Cathepsin B (CB) is a thiol-stimulated protease implicated in cancer invasion and metastasis. Other proteases involved in cancer spread such as urokinase-type plasminogen activator (uPA) and cathepsin D have previously been shown to be prognostic markers in breast cancer. CB was assayed by ELISA in 193 patients with primary breast cancer. CB levels were significantly higher in both primary and metastatic breast tumors than in fibroadenomas (p=0.0001). In the primary carcinomas, CB levels showed no significant correlation with either nodal status, tumor size or estrogen receptor (ER) status. Patients with primary breast cancers containing high levels of CB had a significantly shorter disease-free interval (p=0.01, chi-square=6.61) and overall survival (p=0.014, chi-square=6.08) than patients with low levels of the protease. However, in multivariate analysis, using nodal status, tumor size, ER status and urokinase plasminogen activator (uPA), CB was not an independent prognostic marker. In contrast, nodal status, ER status and uPA were prognostic in multivariate analysis. In conclusion, CB, like certain other proteases implicated in cancer metastasis, correlates with poor outcome in patients with breast cancer. These results thus support the evidence from model systems linking CB to cancer spread. Inhibition of CB expression or activity might therefore be exploited for anti-metastatic therapies.

Urokinase plasminogen activator as a predictor of aggressive disease in breast cancer.

Urokinase plasminogen activator (uPA) is a multifunctional protein involved in both extracellular proteolysis and signal transduction. uPA usually mediates its actions while attached to a membrane-bound receptor, termed uPAR. In this study, uPA and its receptor were measured at both protein and mRNA levels in breast cancer. At both levels, concentrations of uPA were significantly correlated with those for uPAR. uPA levels also correlated significantly with cathepsin B and cathepsin D but not with cathepsin L, MMP-8 or MMP-9 levels. Irrespective of the cut-off point used (e.g., median, tertile or quartile values), uPA was a significant prognostic marker for breast cancer.

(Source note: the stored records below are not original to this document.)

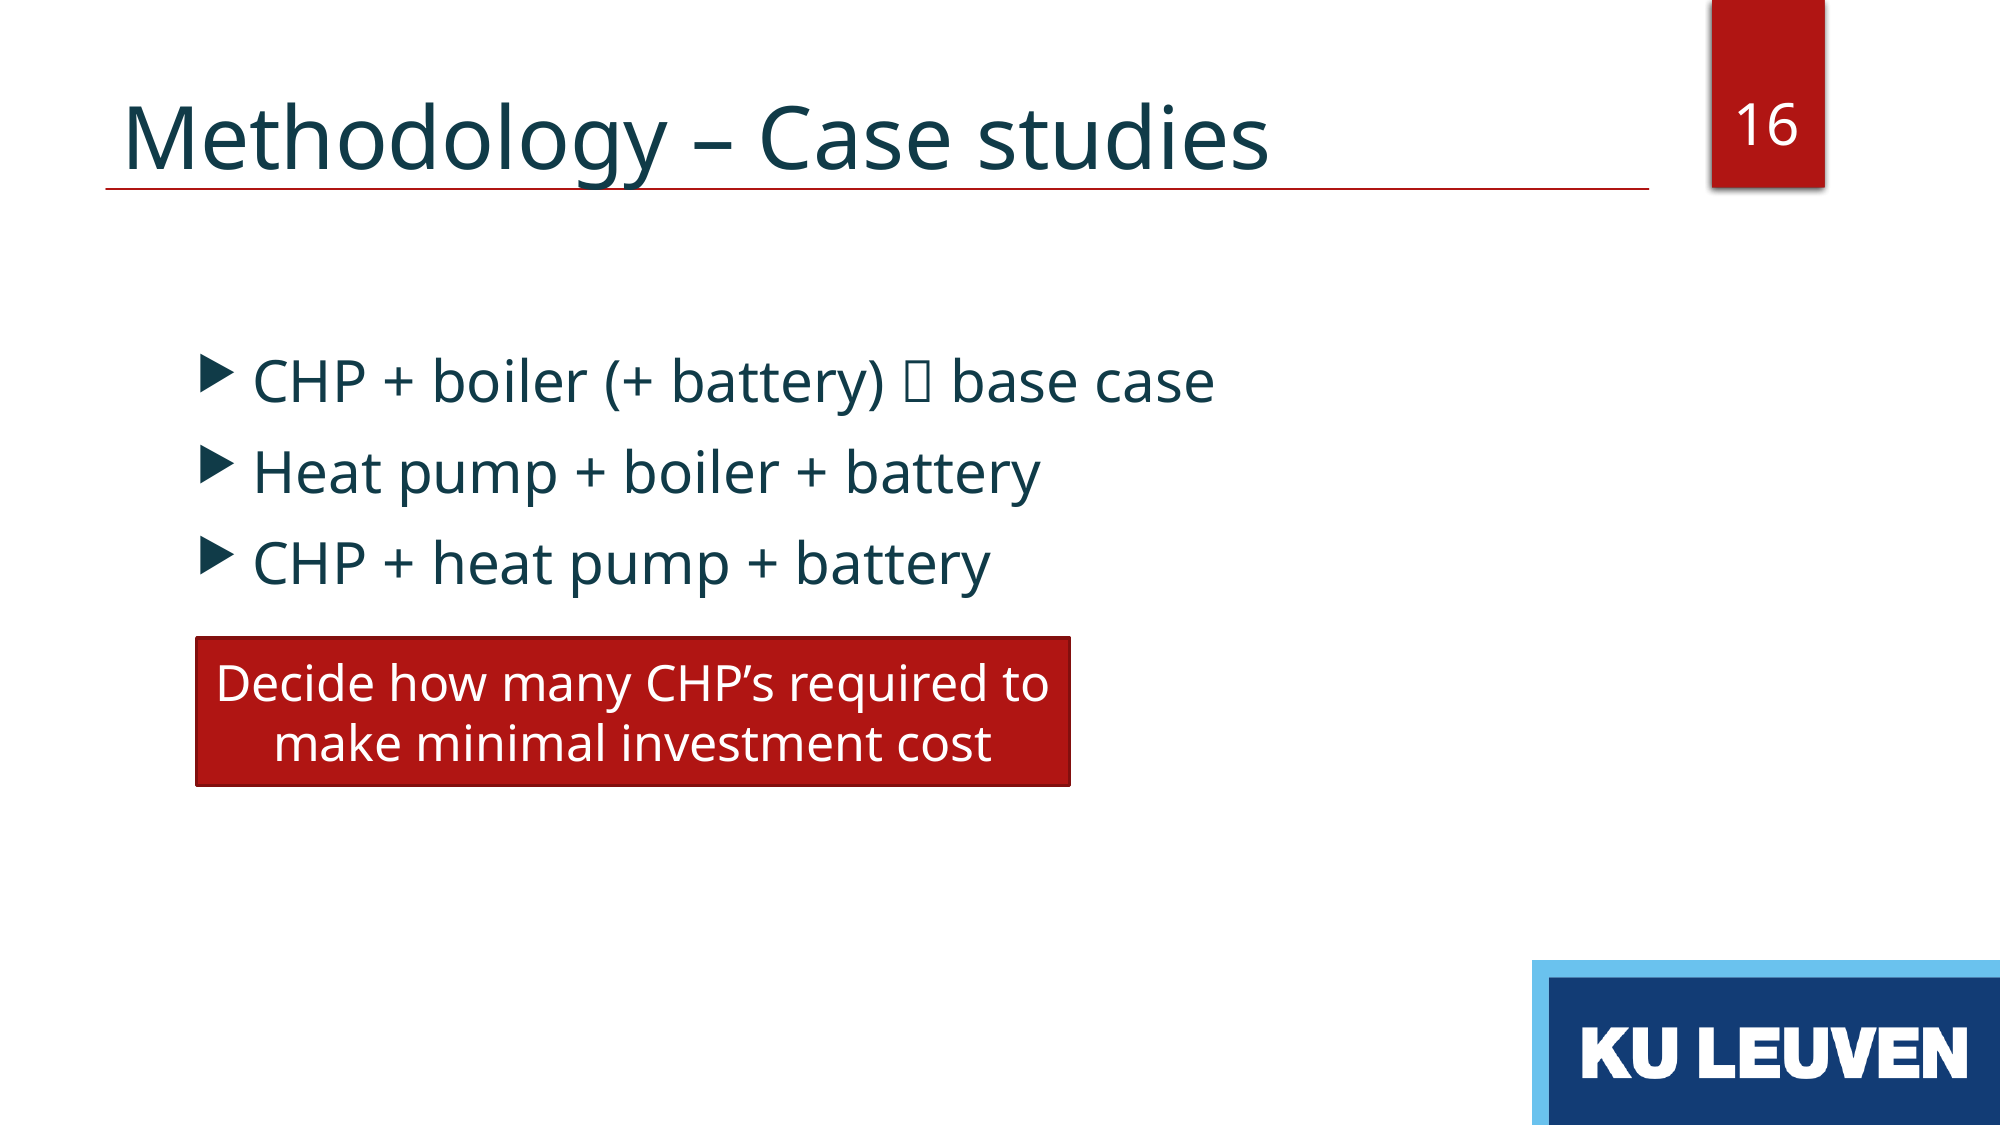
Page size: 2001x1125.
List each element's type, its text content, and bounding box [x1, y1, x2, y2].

title Methodology – Case studies [106, 74, 1649, 304]
picture [1532, 960, 2000, 1125]
slide_number 16 [1698, 48, 1836, 175]
text_box Decide how many CHP’s required to make minimal investment cost [195, 636, 1071, 787]
list CHP + boiler (+ battery)  base case Heat pump + boiler + battery CHP + heat pump + battery [181, 336, 1649, 1025]
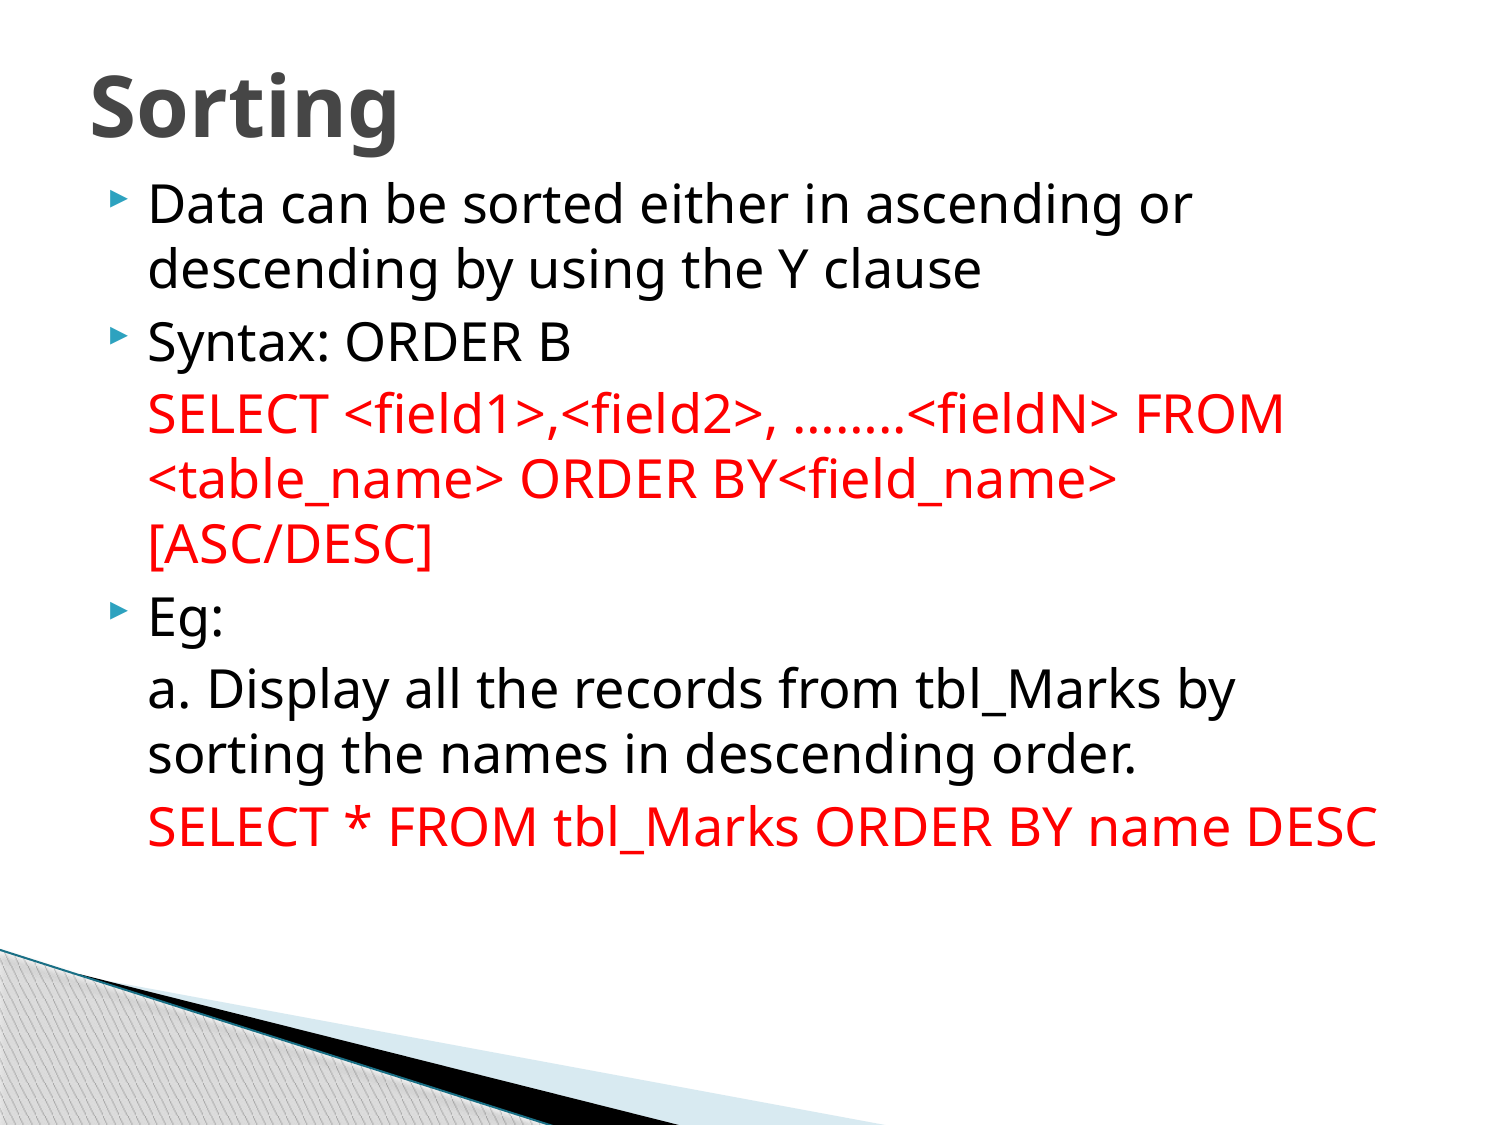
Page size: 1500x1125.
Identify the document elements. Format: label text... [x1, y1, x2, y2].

list Data can be sorted either in ascending or descending by using the Y clause Syntax: ORDER B SELECT <field1>,<field2>, ……..<fieldN> FROM <table_name> ORDER BY<field_name> [ASC/DESC] Eg: a. Display all the records from tbl_Marks by sorting the names in descending order. SELECT * FROM tbl_Marks ORDER BY name DESC [75, 163, 1425, 986]
title Sorting [75, 45, 1425, 163]
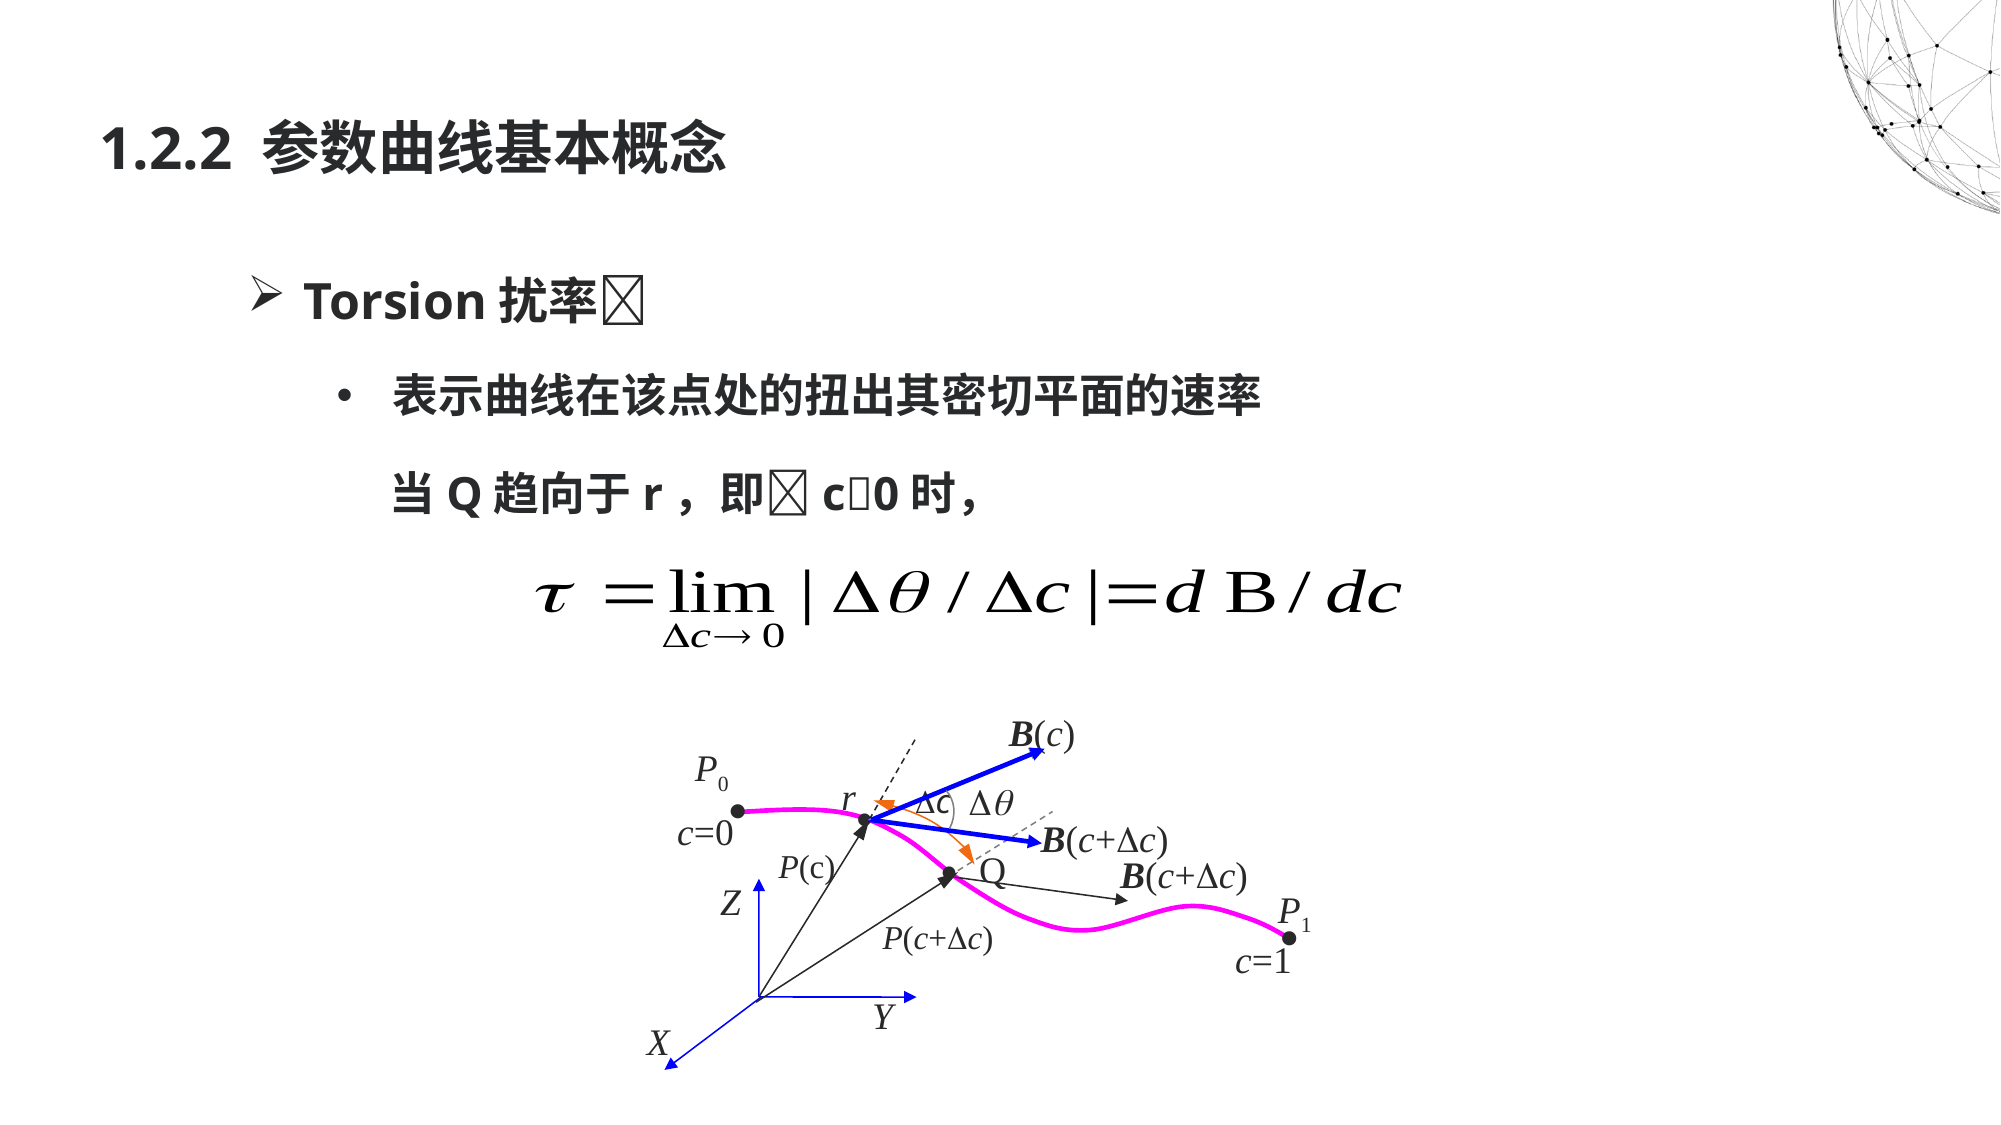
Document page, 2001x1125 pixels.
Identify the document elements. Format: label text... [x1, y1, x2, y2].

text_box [631, 736, 1379, 1071]
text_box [868, 807, 1278, 869]
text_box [954, 843, 1358, 904]
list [527, 550, 1419, 664]
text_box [868, 701, 1168, 821]
list Torsion扰率 表示曲线在该点处的扭出其密切平面的速率 当Q趋向于r，即c0时， [170, 271, 1795, 919]
text_box 1.2.2 参数曲线基本概念 [92, 30, 1797, 271]
picture [711, 0, 2000, 725]
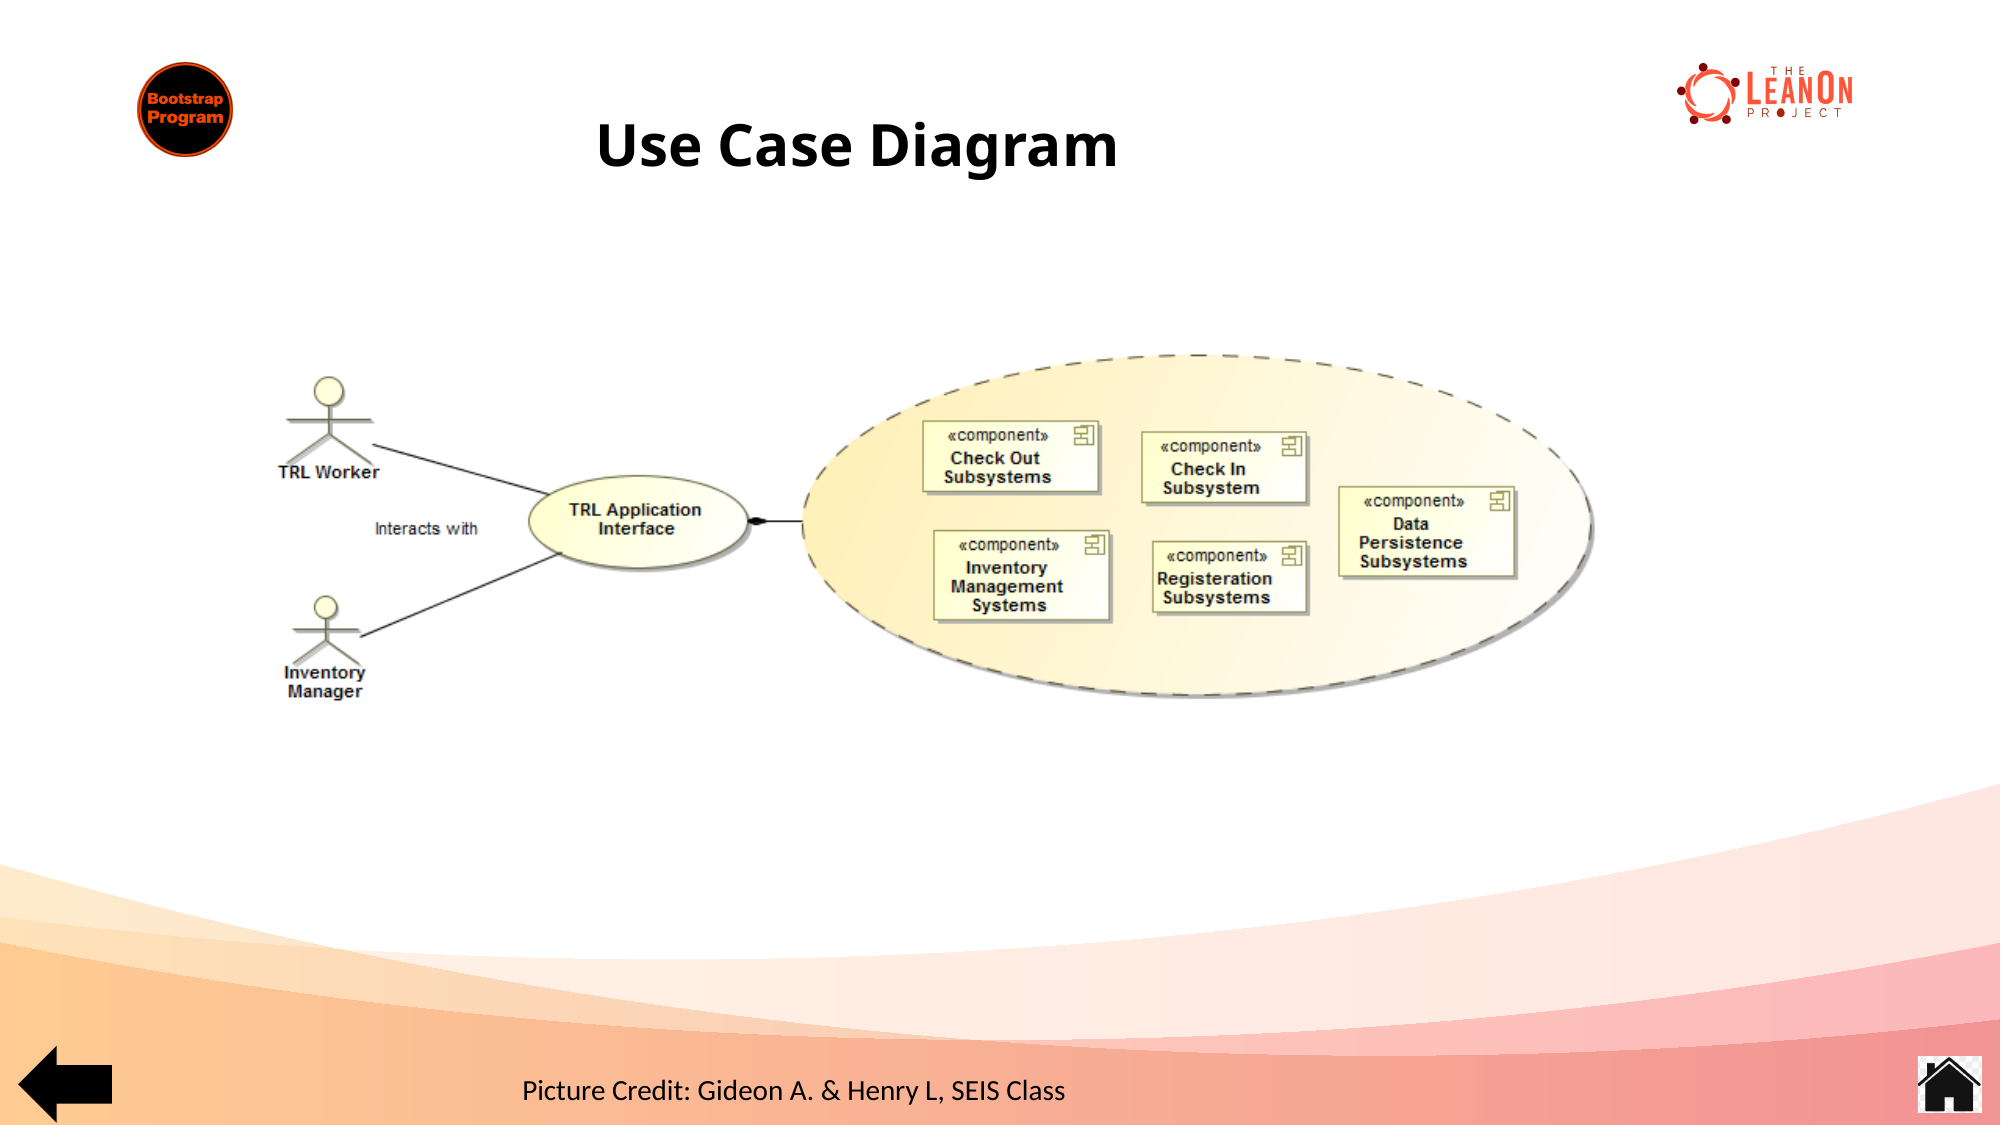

Semi-quantitation of urokinase plasminogen activator and its receptor in breast carcinomas by immunocytochemistry

Urokinase plasminogen activator (uPA) is a serine protease involved in cancer invasion and metastasis. uPA acts in vivo by binding to a membrane receptor known as uPAR. In this study, uPA and uPAR levels were semiquantitated by immunocytochemistry in 36 primary breast carcinomas. Using monoclonal antibody HD-UK 1, uPA was detected both in stromal and in malignant cells. However, the predominant location was in the stromal cells. Using double-staining, cells containing uPA were also found to coexpress either cytokeratin (an epithelial cell marker) or more frequently KP1 (a macrophage/monocyte cell marker). With monoclonal antibody HD-uPAR 13.1, uPAR was localized principally to spindle- or macrophage-like stromal cells, especially when these cells surrounded invasive breast cancer. In contrast, uPAR was only rarely detected in cancer cells and was not detected in normal epithelia surrounding tumour or in areas of adenosis. uPA levels in both stromal and epithelial cells were significantly correlated with those for uPAR. We conclude that both uPA and its receptor are mostly present in stromal cells in invasive breast carcinomas. These results suggest that stromal cells collaborate with malignant cells to mediate metastasis.